4 – Mon chez moi

Depuis une dizaine de minutes, le métro s’enfonce dans les entrailles de la grande tour. Au-dessus de la porte, des chiffres lumineux indiquent l’étage courant, ainsi que celui du prochain arrêt. Nous sommes huit dans la cabine. Mon accoutrement n’attire plus l’attention. Seule une petite fille interpelle l’adulte qui l’accompagne.

– Dis papa? Pourquoi, le monsieur, il est tout rose? Il est malade?

Celui-ci me jette un coup d’oeil, puis répond à sa fille:

– Non, je ne crois pas. Il vient peut-être d’un autre monde. Demande-lui!

Soudain intimidée, la petite fille cache sa tête entre les jambes de son père. Puis, rongée par la curiosité, elle se met à m’épier du coin de l’oeil. Je lui accorde un bref sourire et feins de ne plus m’apercevoir de sa présence.

– Floanne, comment se fait-il que tous ces métros verticaux soient bondés alors que l’ascenseur panoramique était vide? La vitesse de cet ascenseur devrait pourtant le rendre très attractif.

– Bien sûr. Mais si tout le monde tentait d’utiliser ces ascenseurs – il y en a six par tour -, l’attente serait parfois de plusieurs kilosecondes. Alors pour les rendre moins attractifs, il est demandé de les réserver un jour à l’avance. C’est la seule restriction. Elle est suffisamment dissuasive. Ils sont finalement utilisés essentiellement par les touristes et lors de visites de personnalités. Nous avions réservé deux trajets à ton intention afin de te donner un aperçu de notre monde. Notre passage à l’étage des boutiques nous contraint de poursuivre notre route par le métro. Tu n’es pas déçu?

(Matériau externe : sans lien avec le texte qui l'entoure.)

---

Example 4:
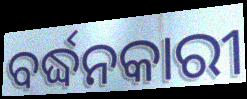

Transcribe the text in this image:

ବର୍ଦ୍ଧନକାରୀ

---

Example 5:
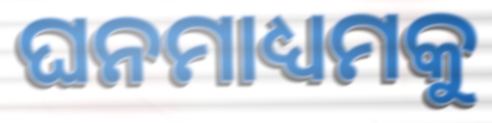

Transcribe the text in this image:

ଘନମାଧ୍ୟମକୁ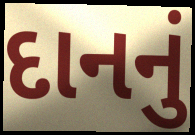
દાનનું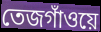
তেজগাঁওয়েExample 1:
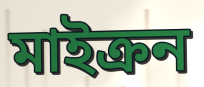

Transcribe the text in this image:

মাইক্রন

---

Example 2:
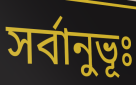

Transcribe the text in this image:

সর্বানুভূঃ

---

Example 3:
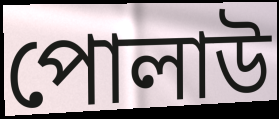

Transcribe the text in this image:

পোলাউ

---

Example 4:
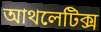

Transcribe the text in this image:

আথলেটিক্স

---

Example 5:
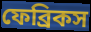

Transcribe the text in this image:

ফেব্রিকসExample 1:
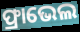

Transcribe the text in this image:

ଫ୍ରାଭେଲ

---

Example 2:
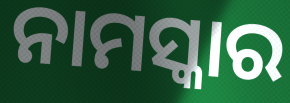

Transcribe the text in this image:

ନାମସ୍କାର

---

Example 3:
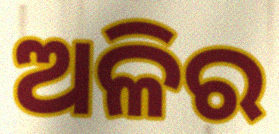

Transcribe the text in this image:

ଅଳିର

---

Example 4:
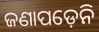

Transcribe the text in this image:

ଜଣାପଡ଼େନି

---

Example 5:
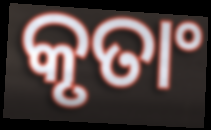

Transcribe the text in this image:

କୃତାଂ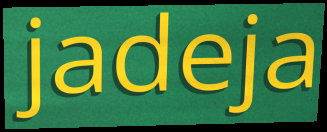
jadeja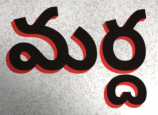
మర్దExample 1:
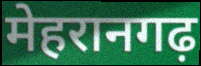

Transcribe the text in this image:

मेहरानगढ़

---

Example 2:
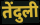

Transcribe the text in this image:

तेंदुली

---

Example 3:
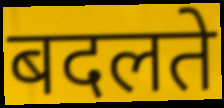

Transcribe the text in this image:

बदलते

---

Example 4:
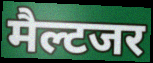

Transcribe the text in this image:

मैल्टजर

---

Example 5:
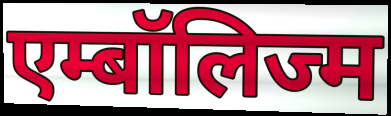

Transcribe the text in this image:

एम्बॉलिज्म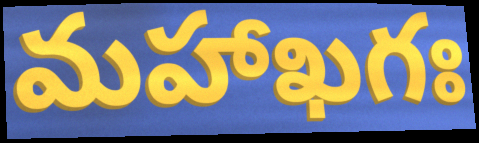
మహాఖగఃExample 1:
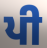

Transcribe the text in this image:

ਪੀ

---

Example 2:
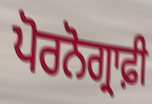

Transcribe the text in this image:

ਪੋਰਨੋਗ੍ਰਾਫ਼ੀ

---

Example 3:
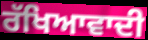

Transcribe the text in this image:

ਰੱਖਿਆਵਾਦੀ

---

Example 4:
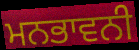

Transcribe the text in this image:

ਮਨਭਾਵਨੀ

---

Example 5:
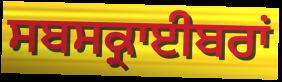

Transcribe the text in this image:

ਸਬਸਕ੍ਰਾਈਬਰਾਂ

– Non, non. La montée était fabuleuse, je crois que je n’oublierai jamais ce flash sublime en jaillissant du sol. La descente était en fait plutôt angoissante. Heureusement qu’elle n’a duré que quelques secondes. Je m’imaginais que nous allions nous écraser.

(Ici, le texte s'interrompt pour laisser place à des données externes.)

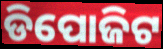
ଡିପୋଜିଟ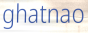
ghatnao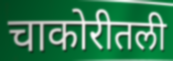
चाकोरीतली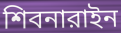
শিবনারাইন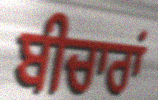
ਬੀਚਾਰਾਂ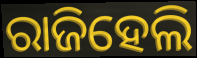
ରାଜିହେଲି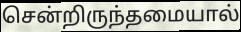
சென்றிருந்தமையால்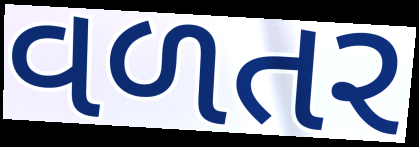
વળતર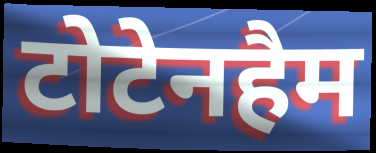
टोटेनहैमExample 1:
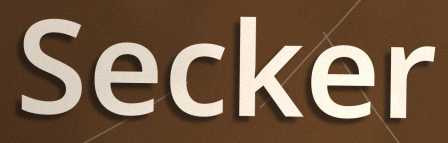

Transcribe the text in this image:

Secker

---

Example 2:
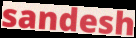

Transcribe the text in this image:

sandesh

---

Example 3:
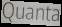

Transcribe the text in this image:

Quanta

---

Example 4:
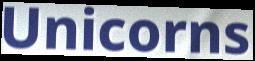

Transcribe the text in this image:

Unicorns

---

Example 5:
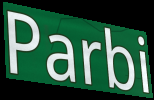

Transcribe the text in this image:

ParbiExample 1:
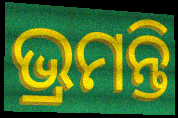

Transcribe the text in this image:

ଭ୍ରମନ୍ତି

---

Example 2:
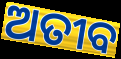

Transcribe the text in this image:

ଅତୀବ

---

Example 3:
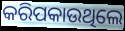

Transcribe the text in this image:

କରିପକାଉଥିଲେ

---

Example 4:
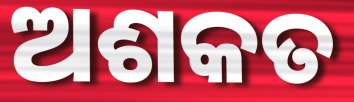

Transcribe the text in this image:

ଅଶକତ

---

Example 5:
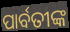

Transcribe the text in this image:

ପାର୍ବତୀଙ୍କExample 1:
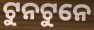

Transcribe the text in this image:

ଟୁନଟୁନେ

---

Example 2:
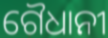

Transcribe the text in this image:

ଗୈଧାନୀ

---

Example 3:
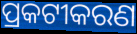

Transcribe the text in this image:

ପ୍ରକଟୀକରଣ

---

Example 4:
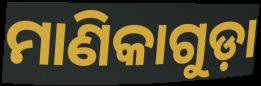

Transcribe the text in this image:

ମାଣିକାଗୁଡ଼ା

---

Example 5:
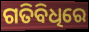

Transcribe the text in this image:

ଗତିବିଧିରେ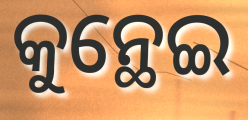
କୁନ୍ଥେଇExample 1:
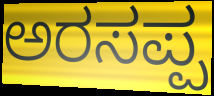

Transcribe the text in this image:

ಅರಸಪ್ಪ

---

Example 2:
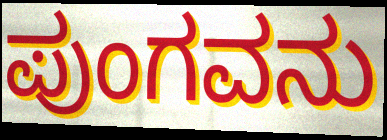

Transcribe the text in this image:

ಪುಂಗವನು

– Oui, c’est une des autres raisons qui limitent l’attrait de ces ascenseurs.

Etage -214. Il n’y a plus grand monde dans la cabine. La petite fille et son père sont sortis une cinquantaine d’étages au-dessus. Floanne me fait signe que nous sommes arrivés.

La station de métro débouche sur une salle circulaire d’environ cinq mètres de haut dont le centre est occupé par un des piliers de soutènement de la tour. Toutefois, le diamètre de ce pilier est ici environ moitié moindre qu’à l’étage du centre commercial. Six couloirs découpent ce sous-sol en autant de quartiers, comme les tranches d’un gateau. A l’extrémité de ces couloirs, on devine d’autres salles également centrées sur des piliers.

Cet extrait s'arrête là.